While the following steps certainly do not make up an exhaustive list, I believe them to be most foundational to initiating and sustaining efforts to strengthen racial equity.

  1. Seek to understand the root causes of and enabling conditions for racial inequities. Racial inequities are the byproducts of compounded challenges and decisions. Neighborhood disinvestment, discriminatory mortgage lending, and employer policies that undermine family stability are frequently observed culprits. Racial inequity cannot be truly addressed unless its causes are fully understood.
  2. Be clear and consistent on who is meant by “the community” and what is meant by “racial equity.” Similarly, it is important to make sure all involved parties are on the same page when it comes to understanding which populations you are trying to serve, who should shape and lead the agenda, and how said population defines “racial equity.”
  3. Study sources of data to understand potential biases and awareness gaps. Data are key to sound decision-making, but too often the sources of data are not interrogated for bias and awareness gaps. Quite a bit of harm has been committed throughout history using uninterrogated data.
  4. Disaggregate data into demographic groups to surface disparities and potential solutions. Make sure qualitative and quantitative data are disaggregated into specific demographic groups so that patterns, trends, and experiences can be completely understood and comprehensively addressed.

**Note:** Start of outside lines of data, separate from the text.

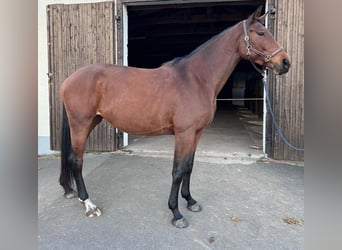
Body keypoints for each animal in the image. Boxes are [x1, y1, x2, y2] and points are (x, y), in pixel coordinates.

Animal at [60, 5, 290, 229]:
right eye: (261, 33)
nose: (285, 62)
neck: (196, 79)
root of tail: (69, 79)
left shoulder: (196, 133)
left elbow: (189, 166)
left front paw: (190, 201)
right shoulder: (184, 133)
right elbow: (178, 170)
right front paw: (176, 213)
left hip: (91, 122)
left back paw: (74, 193)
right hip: (80, 125)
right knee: (76, 160)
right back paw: (89, 204)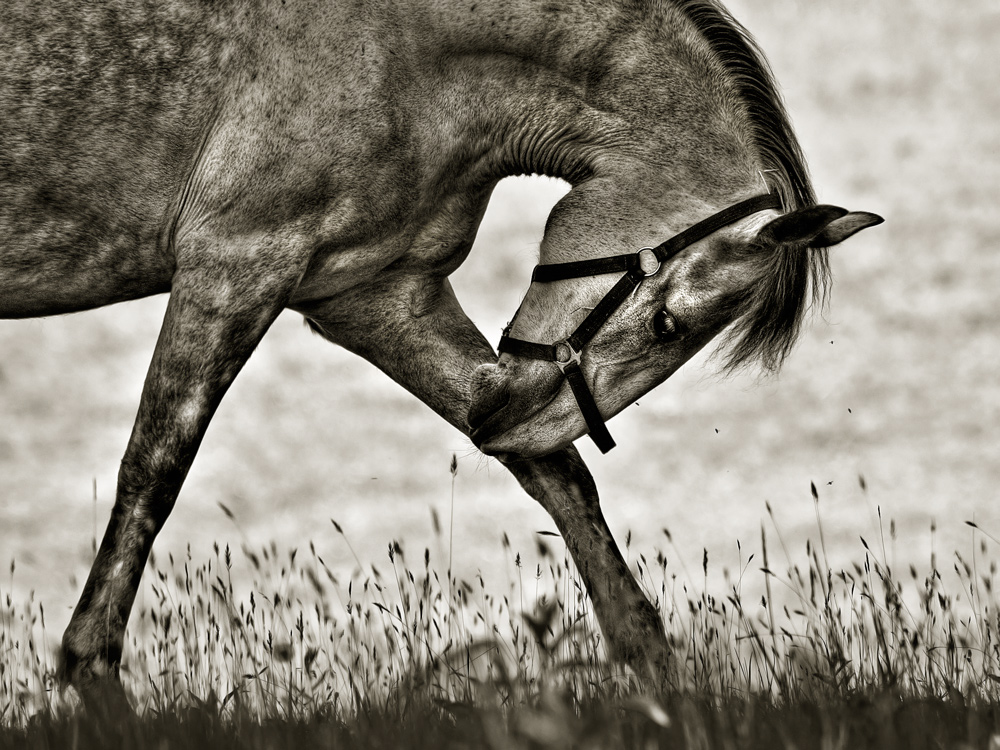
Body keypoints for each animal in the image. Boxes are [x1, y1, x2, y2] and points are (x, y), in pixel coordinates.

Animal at [0, 0, 876, 712]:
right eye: (666, 324)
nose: (500, 416)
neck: (404, 50)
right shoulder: (235, 268)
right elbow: (154, 471)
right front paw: (91, 671)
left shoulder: (377, 294)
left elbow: (562, 482)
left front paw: (654, 668)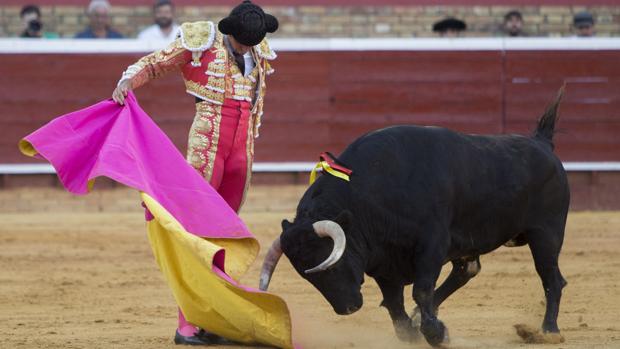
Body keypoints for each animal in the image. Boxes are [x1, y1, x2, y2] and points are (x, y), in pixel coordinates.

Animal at [260, 88, 568, 344]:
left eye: (332, 264)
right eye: (307, 277)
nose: (348, 308)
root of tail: (542, 144)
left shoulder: (432, 245)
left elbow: (420, 290)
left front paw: (436, 334)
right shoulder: (382, 258)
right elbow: (394, 302)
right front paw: (413, 331)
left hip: (546, 233)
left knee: (551, 277)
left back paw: (548, 332)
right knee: (466, 270)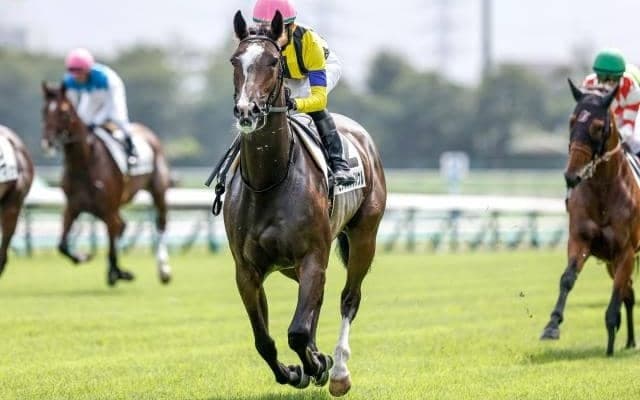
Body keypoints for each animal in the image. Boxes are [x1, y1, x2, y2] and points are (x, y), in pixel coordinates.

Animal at [41, 82, 172, 287]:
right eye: (44, 111)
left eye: (64, 112)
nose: (48, 142)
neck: (84, 163)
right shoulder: (73, 206)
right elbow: (61, 245)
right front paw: (83, 257)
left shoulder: (108, 209)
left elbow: (111, 245)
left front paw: (118, 272)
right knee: (122, 225)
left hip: (157, 190)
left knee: (160, 224)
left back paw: (163, 270)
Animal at [222, 11, 386, 396]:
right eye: (235, 60)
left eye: (272, 62)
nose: (247, 111)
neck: (268, 181)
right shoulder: (246, 270)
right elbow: (264, 340)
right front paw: (297, 370)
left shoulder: (313, 255)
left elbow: (296, 331)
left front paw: (318, 365)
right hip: (292, 265)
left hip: (364, 236)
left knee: (348, 299)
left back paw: (338, 370)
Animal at [540, 80, 640, 355]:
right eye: (572, 121)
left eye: (597, 127)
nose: (571, 176)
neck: (604, 192)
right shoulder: (581, 240)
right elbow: (567, 279)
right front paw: (552, 325)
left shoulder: (626, 252)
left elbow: (616, 297)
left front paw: (610, 338)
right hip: (609, 262)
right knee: (629, 293)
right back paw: (630, 341)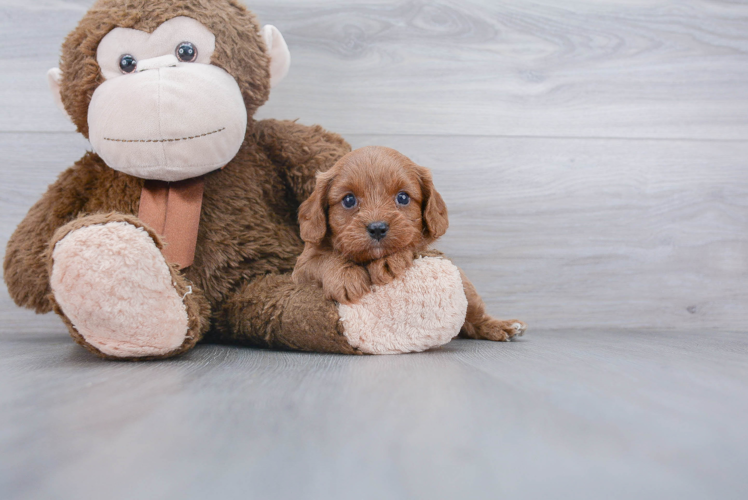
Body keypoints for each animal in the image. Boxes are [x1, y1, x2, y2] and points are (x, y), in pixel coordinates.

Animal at [292, 145, 524, 340]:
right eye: (349, 200)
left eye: (403, 197)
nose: (377, 228)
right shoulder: (301, 268)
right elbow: (324, 259)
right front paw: (346, 276)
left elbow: (411, 243)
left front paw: (388, 261)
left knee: (474, 316)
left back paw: (500, 326)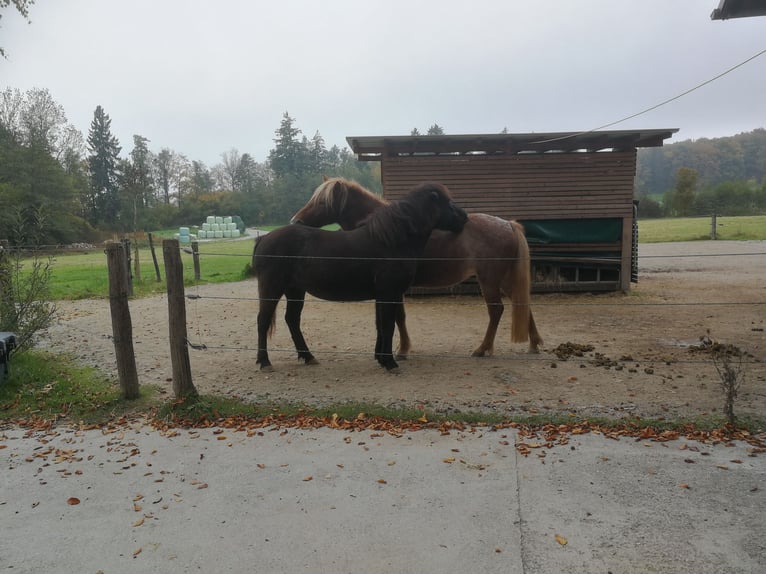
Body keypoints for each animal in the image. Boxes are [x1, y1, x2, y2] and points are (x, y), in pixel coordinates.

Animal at [252, 182, 468, 372]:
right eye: (448, 203)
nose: (464, 217)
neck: (390, 240)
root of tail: (264, 238)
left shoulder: (383, 295)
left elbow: (381, 325)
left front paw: (381, 358)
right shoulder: (389, 293)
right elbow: (388, 325)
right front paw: (390, 363)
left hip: (295, 291)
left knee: (292, 320)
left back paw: (308, 356)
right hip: (272, 287)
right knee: (263, 320)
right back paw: (265, 362)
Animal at [291, 176, 543, 357]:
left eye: (321, 201)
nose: (295, 221)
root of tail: (507, 224)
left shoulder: (393, 287)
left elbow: (398, 317)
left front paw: (402, 350)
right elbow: (399, 316)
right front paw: (403, 348)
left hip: (489, 281)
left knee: (496, 310)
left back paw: (483, 349)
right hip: (504, 279)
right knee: (522, 303)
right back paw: (533, 343)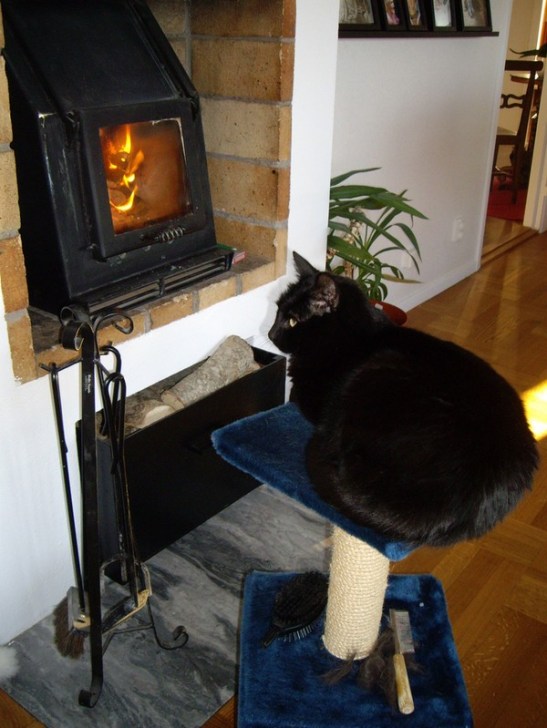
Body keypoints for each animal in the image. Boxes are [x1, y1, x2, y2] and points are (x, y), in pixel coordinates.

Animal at [268, 252, 539, 547]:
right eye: (277, 311)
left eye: (293, 321)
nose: (270, 334)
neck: (352, 336)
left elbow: (295, 396)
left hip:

  5. Be willing to share power and redefine what constitutes “expertise.” Partnering with others in a community—parents, nonprofits, students, businesses, or otherwise—requires a shifting of power, and part of that shift involves the redefinition of expertise.
  6. Use collective voice to name challenges and facilitate systems remedies. Advancing racial equity requires the courage to explicitly name challenges and facilitate systems remedies. These conversations are not easy, and no one is exempt from the discomfort they may prompt. But a problem cannot be solved without first being acknowledged.

Developing and successfully implementing community agendas has never been an easy feat. The work becomes even more laborious when communities attend to the racial inequities often holding barriers to opportunity in place. But the reward of radically improved academic and life outcomes throughout a community are well worth the hard work. Leaders of community transformation efforts are encouraged to think of this work as a marathon, not a sprint, and to use the guidance above to build their community agendas for advancing racial equity. Our children and their families will be well served by such investments.